Aimar Centeno

Personal information
- Date of birth: 1986 (age 39–40)
- Place of birth: Agustín Roca, Junín, Buenos Aires, Argentina
- Positions: Midfielder; winger;

Youth career
- Renato Cesarini
- 2003: River Plate
- 2004: Chacarita Juniors

Senior career*
- Years: Team / Apps / (Gls)
- 2005: Sarmiento
- 2005: → Teodolina (loan)
- 2006–2016: Origone

= Aimar Centeno =

Argentine footballer (born 1986)

Aimar Centeno (born 1986) is an Argentine former footballer who played as a midfielder.

==Early life==
Centeno was born in early 1986 in the town of Agustín Roca, within the county of Junín in Buenos Aires Province. He inherited his passion for football from his father, Roberto, who took him to play football in local fields at the age of three.

==Career==
===Early career and Camino a la Gloria===
Centeno moved to Rosario without his family as a child, joining the Renato Cesarini footballing school. In early 2002, Centeno was one of over 12,000 young footballers between the ages of fourteen and seventeen to try out for Camino a la Gloria (Road to Glory), a show broadcast on Canal 13 looking for the next young Argentine footballing star, with the prize being a trial with Spanish side Real Madrid.

Having showcased his ability at the Campo Argentino de Polo, in front of hundreds of onlookers, he was selected as one of the forty-two players to train at the ground of Hindú Club. In front of former footballers Roberto Perfumo, José Basualdo, Carlos Mac Allister and referee Javier Castrilli, Centeno fought off competition from fifteen other finalists to win the competition. In a 2009 interview with Junín-based newspaper Diario Democracia, Centeno revealed that Perfumo had already jokingly told him to "get his passport ready" before the final of the show.
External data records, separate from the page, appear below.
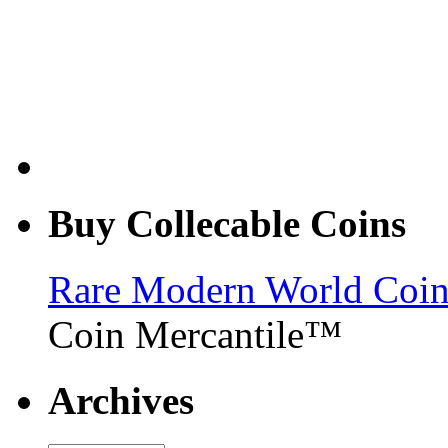
Buy Collecable Coins
Rare Modern World Coins 
Coin Mercantile™
Archives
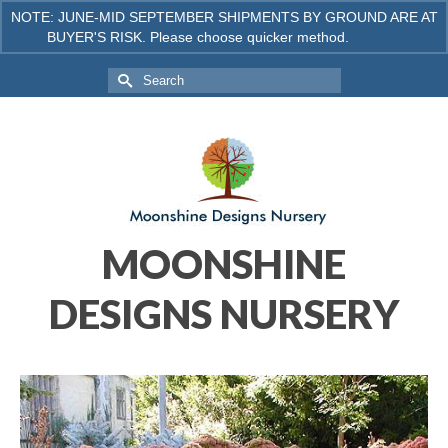
NOTE: JUNE-MID SEPTEMBER SHIPMENTS BY GROUND ARE AT
BUYER'S RISK. Please choose quicker method.
Dismiss
Your Cart
-
$
0.00
Search
for:
MOONSHINE
DESIGNS NURSERY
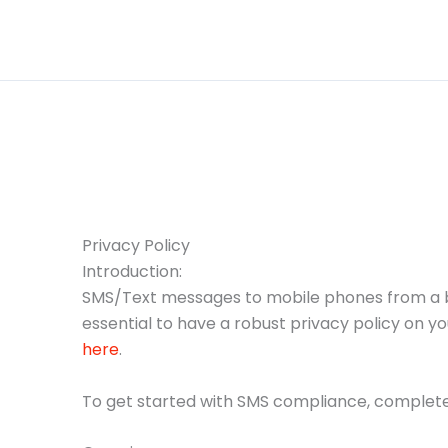
Skip
to
content
Privacy Policy
Introduction:
SMS/Text messages to mobile phones from a bus
essential to have a robust privacy policy on y
here
.
To get started with SMS compliance, complete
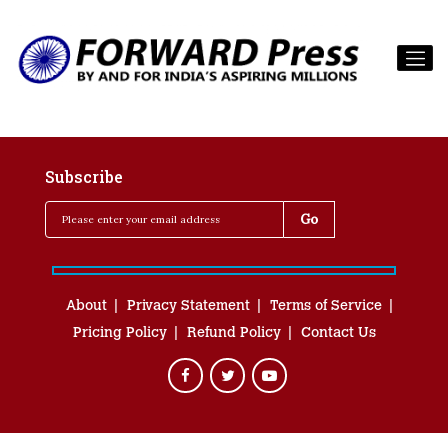
Subscribe
About
Privacy Statement
Terms of Service
Pricing Policy
Refund Policy
Contact Us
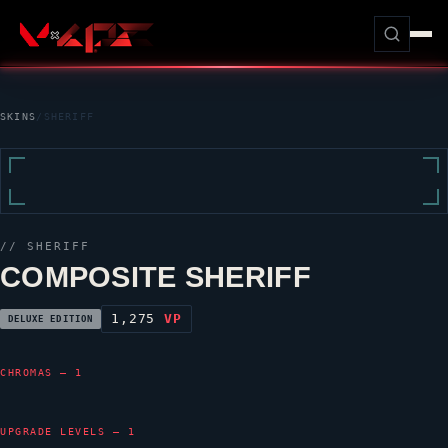
SKINS
/
SHERIFF
//
SHERIFF
COMPOSITE SHERIFF
1,275
VP
DELUXE EDITION
CHROMAS — 1
UPGRADE LEVELS — 1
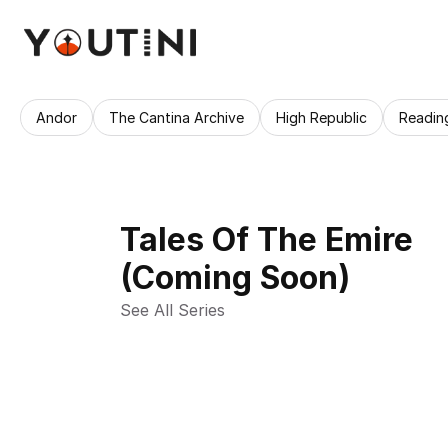
Andor
The Cantina Archive
High Republic
Readin
Tales Of The Emire
(Coming Soon)
See All Series 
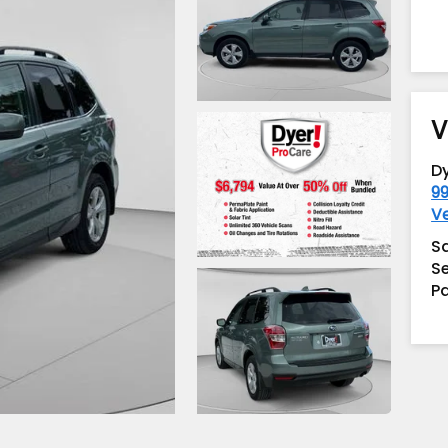
V
D
99
V
S
Se
Pa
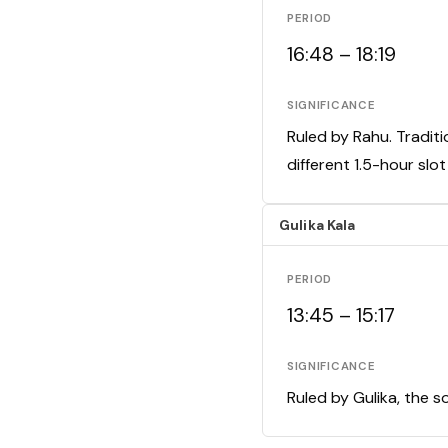
PERIOD
16:48 – 18:19
SIGNIFICANCE
Ruled by Rahu. Traditi
different 1.5-hour slo
Gulika Kala
PERIOD
13:45 – 15:17
SIGNIFICANCE
Ruled by Gulika, the s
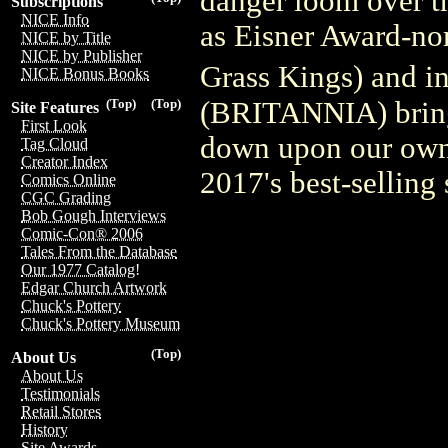
danger loom over th
Subscriptions
NICE Info
as Eisner Award-n
NICE by Title
NICE by Publisher
Grass Kings) and i
NICE Bonus Books
(BRITANNIA) bring 
(Top)
(Top)
Site Features
First Look
down upon our own 
Tag Cloud
Creator Index
2017's best-selling 
Comics Online
CGC Grading
Bob Gough Interviews
Comic-Con® 2006
Tales From the Database
Our 1977 Catalog!
Edgar Church Artwork
Chuck's Pottery
Chuck's Pottery Museum
(Top)
About Us
About Us
Testimonials
Retail Stores
History
Site Awards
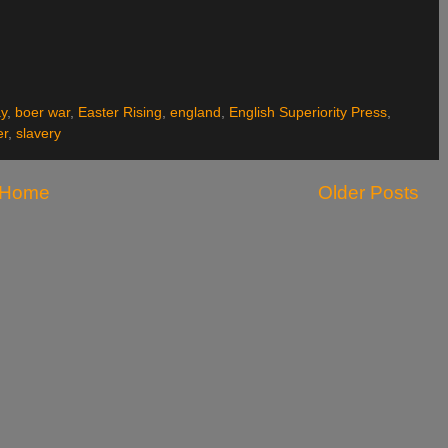
y
,
boer war
,
Easter Rising
,
england
,
English Superiority Press
,
er
,
slavery
Home
Older Posts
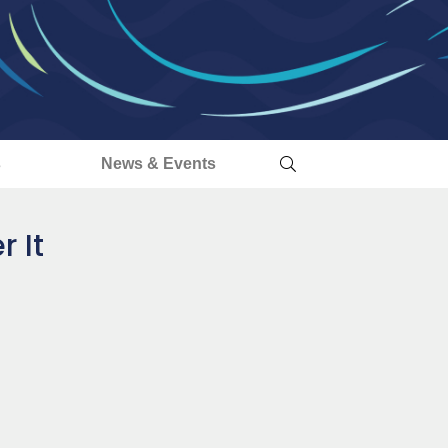
s
News & Events
 It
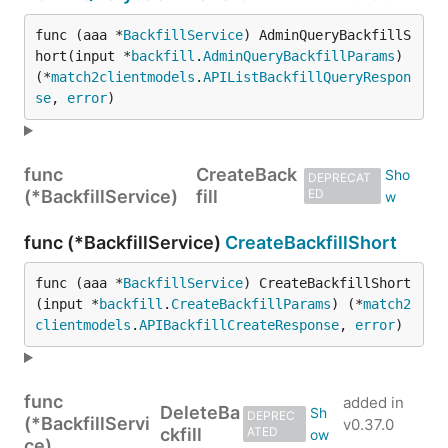
func (aaa *
BackfillService
) AdminQueryBackfillS
hort(input *
backfill
.
AdminQueryBackfillParams
) 
(*
match2clientmodels
.
APIListBackfillQueryRespon
se
, 
error
)
func
CreateBack
DEPRECAT
(*BackfillService)
fill
ED
func (*BackfillService)
CreateBackfillShort
func (aaa *
BackfillService
) CreateBackfillShort
(input *
backfill
.
CreateBackfillParams
) (*
match2
clientmodels
.
APIBackfillCreateResponse
, 
error
)
func
added in
DeleteBa
DEPREC
(*BackfillServi
v0.37.0
ckfill
ATED
ce)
===Trial with Real Madrid===
On his arrival at the Madrid–Barajas Airport, ahead of his trial with Real Madrid, Centeno was met by a host of journalists and photographers, and was asked for autographs, akin to the treatment received by professional footballers. As well as the trial, his expenses were all paid for, and he received a car and cash as part of the prize for winning the competition. He travelled with former Brazilian international footballer Delém, who had worked as a players' advisor on Camino a la Gloria, as well as his father.

Training with the club's 'Juvenil C' team, Centeno was injured in his first training session, suffering a tear to one of his abductor muscles. He spent two weeks training with Real Madrid's other injured players, before featuring in a game against a local Madrid-based side, where he played in the number 8 shirt. However, after another week of training, he was told that the trial had been unsuccessful.

===Return to Argentina===
On his return to Argentina, he went on trial with professional side River Plate, as part of an agreement with his former club Renato Cesarini. He was accepted into River Plate's academy, where his teammates included future Argentina and Colombia internationals, Augusto Fernández and Radamel Falcao, respectively. In his first six months with the club, he was the youth team's starting right-midfielder, but he was side-lined following another injury. Having struggled to integrate into the youth team, a trip to England was set to improve his relationships with his teammates. However, after being told by a coach that he was no longer going to be one of the travelling players, his performance levels dropped, and he would later state in the 2009 interview with Diario Democracia that he stopped caring, and that he made the mistake of "wasting" the last six months with River Plate.

Following his release, he trialled unsuccessfully with Rosario Central, before joining Chacarita Juniors. He only spent one year with Chacarita before joining Sarmiento, who were competing in the Primera B Nacional at the time. In his one season with Sarmiento, he was loaned to Primera B Metropolitana side Teodolina. He spent ten years with amateur Liga de Junín side Origone, winning the Torneo Interligas de Fútbol in 2010, before retiring from football in 2016.

==Later life==
While playing for Sarmiento, Centeno worked as a concierge in a local hotel, before going on to work as a janitor, a soda delivery man, in a drugstore and as a truck driver.

==Impact on football==
Centeno continues to be cited as an archetype of young South American footballers who return to the continent following failed moves to larger European clubs.